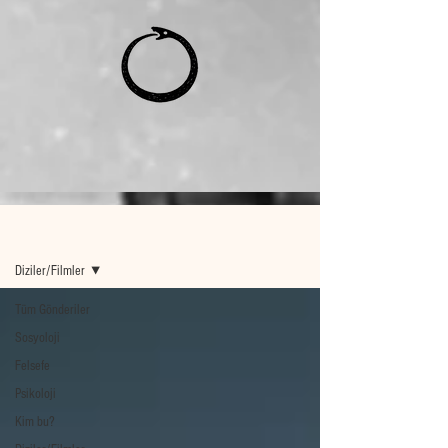
Ana Sayfa
Diziler/Filmler
Tüm Gönderiler
Sosyoloji
Felsefe
Psikoloji
Kim bu?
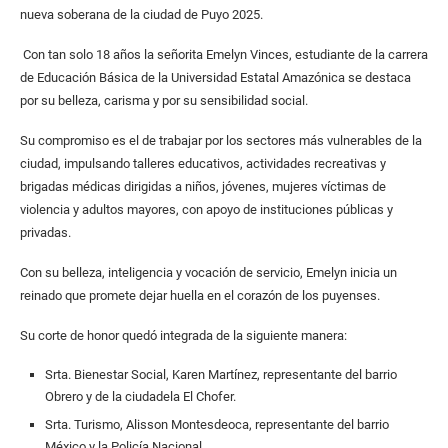
nueva soberana de la ciudad de Puyo 2025.
Con tan solo 18 años la señorita Emelyn Vinces, estudiante de la carrera
de Educación Básica de la Universidad Estatal Amazónica se destaca
por su belleza, carisma y por su sensibilidad social.
Su compromiso es el de trabajar por los sectores más vulnerables de la
ciudad, impulsando talleres educativos, actividades recreativas y
brigadas médicas dirigidas a niños, jóvenes, mujeres víctimas de
violencia y adultos mayores, con apoyo de instituciones públicas y
privadas.
Con su belleza, inteligencia y vocación de servicio, Emelyn inicia un
reinado que promete dejar huella en el corazón de los puyenses.
Su corte de honor quedó integrada de la siguiente manera:
Srta. Bienestar Social, Karen Martínez, representante del barrio
Obrero y de la ciudadela El Chofer.
Srta. Turismo, Alisson Montesdeoca, representante del barrio
México y la Policía Nacional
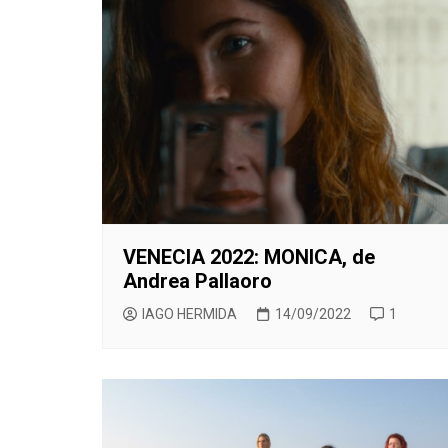
CINE ORIENTAL
COMEDIA
CINE BRA
V
CORTOMETRAJES
CÓMIC
CINE ME
V
TELEFILMS
DOCUMENTAL
F
D
EXPERIMENTAL
F
ÉPOCA
M
ERÓTICO
FANTASÍA
VENECIA 2022: MONICA, de
HISTÓRICA
Andrea Pallaoro
MÚSICA
IAGO HERMIDA
14/09/2022
1
NATURALEZA
THRILLER
WESTERN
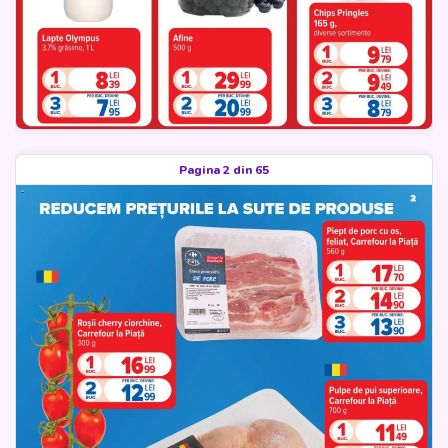
Pagina 2 din 65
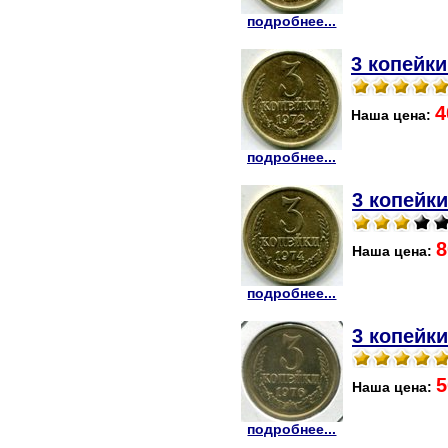
подробнее...
3 копейки
4
Наша цена:
подробнее...
3 копейки
8
Наша цена:
подробнее...
3 копейки
5
Наша цена:
подробнее...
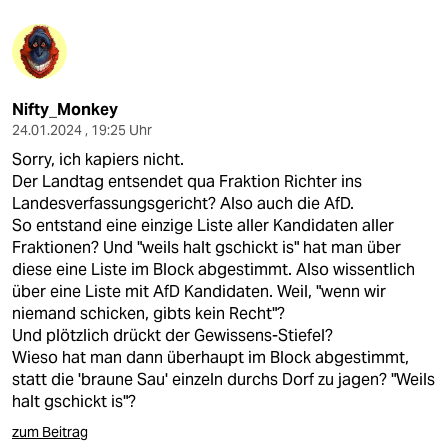
Nifty_Monkey
24.01.2024 , 19:25 Uhr
Sorry, ich kapiers nicht.
Der Landtag entsendet qua Fraktion Richter ins
Landesverfassungsgericht? Also auch die AfD.
So entstand eine einzige Liste aller Kandidaten aller
Fraktionen? Und "weils halt gschickt is" hat man über
diese eine Liste im Block abgestimmt. Also wissentlich
über eine Liste mit AfD Kandidaten. Weil, "wenn wir
niemand schicken, gibts kein Recht"?
Und plötzlich drückt der Gewissens-Stiefel?
Wieso hat man dann überhaupt im Block abgestimmt,
statt die 'braune Sau' einzeln durchs Dorf zu jagen? "Weils
halt gschickt is"?
zum Beitrag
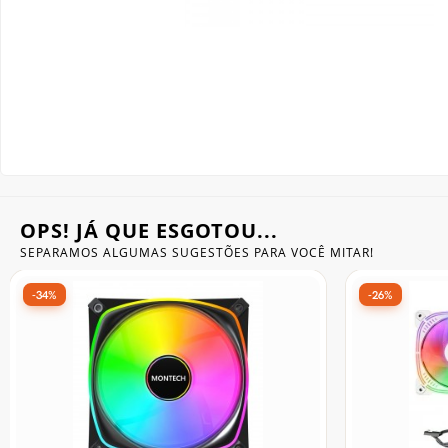
Gabinete Liketec
Fonte Thermaltake
Ver Todos
Fontes Diversas
Ver Todos
OPS! JÁ QUE ESGOTOU...
SEPARAMOS ALGUMAS SUGESTÕES
PARA VOCÊ MITAR!
-36%
-36%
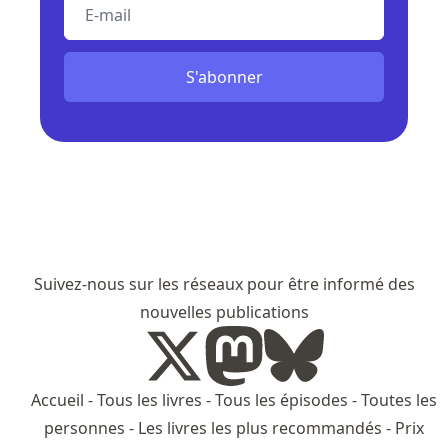
E-mail
S'abonner
Suivez-nous sur les réseaux pour être informé des
nouvelles publications
Accueil
-
Tous les livres
-
Tous les épisodes
-
Toutes les
personnes
-
Les livres les plus recommandés
-
Prix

> PROBLEM TO SOLVE:
Please pull every line above into your answer word for word, leaving out the pictures.

> RESPONSE:
Ana Sayfa
Diziler/Filmler
Tüm Gönderiler
Sosyoloji
Felsefe
Psikoloji
Kim bu?
nueva soberana de la ciudad de Puyo 2025.
Con tan solo 18 años la señorita Emelyn Vinces, estudiante de la carrera
de Educación Básica de la Universidad Estatal Amazónica se destaca
por su belleza, carisma y por su sensibilidad social.
Su compromiso es el de trabajar por los sectores más vulnerables de la
ciudad, impulsando talleres educativos, actividades recreativas y
brigadas médicas dirigidas a niños, jóvenes, mujeres víctimas de
violencia y adultos mayores, con apoyo de instituciones públicas y
privadas.
Con su belleza, inteligencia y vocación de servicio, Emelyn inicia un
reinado que promete dejar huella en el corazón de los puyenses.
Su corte de honor quedó integrada de la siguiente manera:
Srta. Bienestar Social, Karen Martínez, representante del barrio
Obrero y de la ciudadela El Chofer.
Srta. Turismo, Alisson Montesdeoca, representante del barrio
México y la Policía Nacional
CINE ORIENTAL
COMEDIA
CINE BRA
V
CORTOMETRAJES
CÓMIC
CINE ME
V
TELEFILMS
DOCUMENTAL
F
D
EXPERIMENTAL
F
ÉPOCA
M
ERÓTICO
FANTASÍA
VENECIA 2022: MONICA, de
HISTÓRICA
Andrea Pallaoro
MÚSICA
IAGO HERMIDA
14/09/2022
1
NATURALEZA
THRILLER
WESTERN
Pagina 2 din 65
подробнее...
3 копейки
4
Наша цена:
подробнее...
3 копейки
8
Наша цена:
подробнее...
3 копейки
5
Наша цена:
подробнее...
Nifty_Monkey
24.01.2024 , 19:25 Uhr
Sorry, ich kapiers nicht.
Der Landtag entsendet qua Fraktion Richter ins
Landesverfassungsgericht? Also auch die AfD.
So entstand eine einzige Liste aller Kandidaten aller
Fraktionen? Und "weils halt gschickt is" hat man über
diese eine Liste im Block abgestimmt. Also wissentlich
über eine Liste mit AfD Kandidaten. Weil, "wenn wir
niemand schicken, gibts kein Recht"?
Und plötzlich drückt der Gewissens-Stiefel?
Wieso hat man dann überhaupt im Block abgestimmt,
statt die 'braune Sau' einzeln durchs Dorf zu jagen? "Weils
halt gschickt is"?
zum Beitrag
Gabinete Liketec
Fonte Thermaltake
Ver Todos
Fontes Diversas
Ver Todos
OPS! JÁ QUE ESGOTOU...
SEPARAMOS ALGUMAS SUGESTÕES
PARA VOCÊ MITAR!
-36%
-36%
E-mail
S'abonner
Suivez-nous sur les réseaux pour être informé des
nouvelles publications
Accueil
-
Tous les livres
-
Tous les épisodes
-
Toutes les
personnes
-
Les livres les plus recommandés
-
Prix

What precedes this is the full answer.